WHAT THE TASK ASKS:
Each line below is to be copied out exactly, and none may be omitted.

== GIVEN DATA

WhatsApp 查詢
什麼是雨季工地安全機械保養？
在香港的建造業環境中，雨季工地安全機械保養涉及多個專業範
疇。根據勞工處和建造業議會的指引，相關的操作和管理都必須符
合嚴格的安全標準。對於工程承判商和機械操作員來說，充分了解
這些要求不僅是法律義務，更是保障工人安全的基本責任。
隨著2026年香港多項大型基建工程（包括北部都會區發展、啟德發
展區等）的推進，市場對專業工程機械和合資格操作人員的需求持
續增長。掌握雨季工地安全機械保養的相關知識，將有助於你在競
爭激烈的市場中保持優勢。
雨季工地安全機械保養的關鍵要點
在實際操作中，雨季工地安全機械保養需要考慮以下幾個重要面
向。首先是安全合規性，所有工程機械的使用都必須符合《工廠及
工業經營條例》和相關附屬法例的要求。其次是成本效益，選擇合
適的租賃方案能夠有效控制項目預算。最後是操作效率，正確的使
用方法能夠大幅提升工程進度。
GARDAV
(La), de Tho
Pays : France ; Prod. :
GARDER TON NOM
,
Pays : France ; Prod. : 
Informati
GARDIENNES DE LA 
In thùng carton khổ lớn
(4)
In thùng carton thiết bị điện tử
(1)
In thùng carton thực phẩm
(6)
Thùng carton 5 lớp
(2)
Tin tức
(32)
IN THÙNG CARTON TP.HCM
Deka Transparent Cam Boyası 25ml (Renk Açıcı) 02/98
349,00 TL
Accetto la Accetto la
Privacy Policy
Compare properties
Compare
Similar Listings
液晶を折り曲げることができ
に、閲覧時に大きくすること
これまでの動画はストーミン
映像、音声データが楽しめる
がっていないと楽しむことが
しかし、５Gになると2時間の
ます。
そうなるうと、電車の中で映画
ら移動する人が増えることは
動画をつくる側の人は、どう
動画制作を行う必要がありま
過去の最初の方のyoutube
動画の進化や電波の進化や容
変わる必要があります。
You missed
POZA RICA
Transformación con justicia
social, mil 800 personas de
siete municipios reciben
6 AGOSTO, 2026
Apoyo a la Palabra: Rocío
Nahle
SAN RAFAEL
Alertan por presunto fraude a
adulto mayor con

====

WORKED SOLUTION:
WhatsApp 查詢
什麼是雨季工地安全機械保養？
在香港的建造業環境中，雨季工地安全機械保養涉及多個專業範
疇。根據勞工處和建造業議會的指引，相關的操作和管理都必須符
合嚴格的安全標準。對於工程承判商和機械操作員來說，充分了解
這些要求不僅是法律義務，更是保障工人安全的基本責任。
隨著2026年香港多項大型基建工程（包括北部都會區發展、啟德發
展區等）的推進，市場對專業工程機械和合資格操作人員的需求持
續增長。掌握雨季工地安全機械保養的相關知識，將有助於你在競
爭激烈的市場中保持優勢。
雨季工地安全機械保養的關鍵要點
在實際操作中，雨季工地安全機械保養需要考慮以下幾個重要面
向。首先是安全合規性，所有工程機械的使用都必須符合《工廠及
工業經營條例》和相關附屬法例的要求。其次是成本效益，選擇合
適的租賃方案能夠有效控制項目預算。最後是操作效率，正確的使
用方法能夠大幅提升工程進度。
GARDAV
(La), de Tho
Pays : France ; Prod. :
GARDER TON NOM
,
Pays : France ; Prod. : 
Informati
GARDIENNES DE LA 
In thùng carton khổ lớn
(4)
In thùng carton thiết bị điện tử
(1)
In thùng carton thực phẩm
(6)
Thùng carton 5 lớp
(2)
Tin tức
(32)
IN THÙNG CARTON TP.HCM
Deka Transparent Cam Boyası 25ml (Renk Açıcı) 02/98
349,00 TL
Accetto la Accetto la
Privacy Policy
Compare properties
Compare
Similar Listings
液晶を折り曲げることができ
に、閲覧時に大きくすること
これまでの動画はストーミン
映像、音声データが楽しめる
がっていないと楽しむことが
しかし、５Gになると2時間の
ます。
そうなるうと、電車の中で映画
ら移動する人が増えることは
動画をつくる側の人は、どう
動画制作を行う必要がありま
過去の最初の方のyoutube
動画の進化や電波の進化や容
変わる必要があります。
You missed
POZA RICA
Transformación con justicia
social, mil 800 personas de
siete municipios reciben
6 AGOSTO, 2026
Apoyo a la Palabra: Rocío
Nahle
SAN RAFAEL
Alertan por presunto fraude a
adulto mayor con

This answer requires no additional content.